TO-DO ITEM: Locate every line below that contains the string "AnchorOffice", and copy each of those lines in full.

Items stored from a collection
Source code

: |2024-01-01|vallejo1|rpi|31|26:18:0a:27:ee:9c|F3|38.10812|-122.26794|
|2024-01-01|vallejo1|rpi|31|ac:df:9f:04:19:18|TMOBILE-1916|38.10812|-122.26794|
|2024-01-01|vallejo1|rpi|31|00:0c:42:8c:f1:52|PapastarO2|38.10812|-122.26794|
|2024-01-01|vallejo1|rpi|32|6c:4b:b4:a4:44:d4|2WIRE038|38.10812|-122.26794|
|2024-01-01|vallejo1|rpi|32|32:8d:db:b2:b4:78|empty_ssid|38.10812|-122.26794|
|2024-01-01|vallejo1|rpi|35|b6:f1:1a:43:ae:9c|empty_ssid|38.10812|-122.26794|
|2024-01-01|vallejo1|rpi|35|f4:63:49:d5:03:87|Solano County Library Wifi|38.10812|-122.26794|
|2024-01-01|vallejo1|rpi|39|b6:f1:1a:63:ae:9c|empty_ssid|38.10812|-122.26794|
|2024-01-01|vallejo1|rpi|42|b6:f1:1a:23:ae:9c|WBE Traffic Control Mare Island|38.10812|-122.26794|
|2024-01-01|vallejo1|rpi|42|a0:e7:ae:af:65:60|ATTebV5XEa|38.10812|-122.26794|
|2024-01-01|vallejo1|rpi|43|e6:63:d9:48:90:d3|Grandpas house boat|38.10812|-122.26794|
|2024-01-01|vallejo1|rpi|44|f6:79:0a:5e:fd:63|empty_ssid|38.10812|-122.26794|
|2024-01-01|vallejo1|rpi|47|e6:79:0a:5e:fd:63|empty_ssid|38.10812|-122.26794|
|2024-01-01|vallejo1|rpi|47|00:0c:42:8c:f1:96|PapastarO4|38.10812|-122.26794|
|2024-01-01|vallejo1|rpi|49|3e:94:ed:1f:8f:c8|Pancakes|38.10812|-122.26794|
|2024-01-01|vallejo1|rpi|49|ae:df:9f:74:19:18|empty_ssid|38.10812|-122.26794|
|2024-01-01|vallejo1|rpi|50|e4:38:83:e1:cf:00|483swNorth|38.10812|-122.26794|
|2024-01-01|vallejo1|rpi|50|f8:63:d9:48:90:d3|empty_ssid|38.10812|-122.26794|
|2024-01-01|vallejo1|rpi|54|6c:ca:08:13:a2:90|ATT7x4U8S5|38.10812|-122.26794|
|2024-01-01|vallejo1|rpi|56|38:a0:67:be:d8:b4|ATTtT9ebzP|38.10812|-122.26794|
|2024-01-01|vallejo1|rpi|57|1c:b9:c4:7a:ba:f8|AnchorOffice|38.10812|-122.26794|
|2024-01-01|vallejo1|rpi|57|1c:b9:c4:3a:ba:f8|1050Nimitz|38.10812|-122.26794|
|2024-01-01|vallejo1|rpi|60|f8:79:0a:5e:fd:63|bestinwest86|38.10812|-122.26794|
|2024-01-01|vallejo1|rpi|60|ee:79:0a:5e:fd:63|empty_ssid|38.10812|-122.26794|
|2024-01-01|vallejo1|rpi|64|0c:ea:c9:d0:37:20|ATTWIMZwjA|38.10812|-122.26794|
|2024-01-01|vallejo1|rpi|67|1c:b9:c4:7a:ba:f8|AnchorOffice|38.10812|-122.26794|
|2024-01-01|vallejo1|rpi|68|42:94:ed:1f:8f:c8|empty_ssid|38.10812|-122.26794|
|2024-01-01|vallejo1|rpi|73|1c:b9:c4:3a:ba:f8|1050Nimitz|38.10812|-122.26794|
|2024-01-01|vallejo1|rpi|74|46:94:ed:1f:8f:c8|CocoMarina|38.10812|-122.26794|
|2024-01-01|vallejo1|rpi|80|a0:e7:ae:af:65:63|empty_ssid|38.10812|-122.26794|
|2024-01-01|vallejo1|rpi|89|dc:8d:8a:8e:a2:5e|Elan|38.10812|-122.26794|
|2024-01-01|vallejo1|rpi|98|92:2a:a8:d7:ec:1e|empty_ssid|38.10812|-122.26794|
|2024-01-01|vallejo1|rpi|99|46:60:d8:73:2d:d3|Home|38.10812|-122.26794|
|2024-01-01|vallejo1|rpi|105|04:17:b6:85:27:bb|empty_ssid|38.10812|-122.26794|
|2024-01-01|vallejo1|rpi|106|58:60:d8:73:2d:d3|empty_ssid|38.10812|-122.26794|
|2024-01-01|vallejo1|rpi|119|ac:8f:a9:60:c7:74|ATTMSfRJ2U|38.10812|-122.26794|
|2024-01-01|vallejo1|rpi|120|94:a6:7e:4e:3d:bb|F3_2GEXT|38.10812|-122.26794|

YOUR SOLUTION:
|2024-01-01|vallejo1|rpi|57|1c:b9:c4:7a:ba:f8|AnchorOffice|38.10812|-122.26794|
|2024-01-01|vallejo1|rpi|67|1c:b9:c4:7a:ba:f8|AnchorOffice|38.10812|-122.26794|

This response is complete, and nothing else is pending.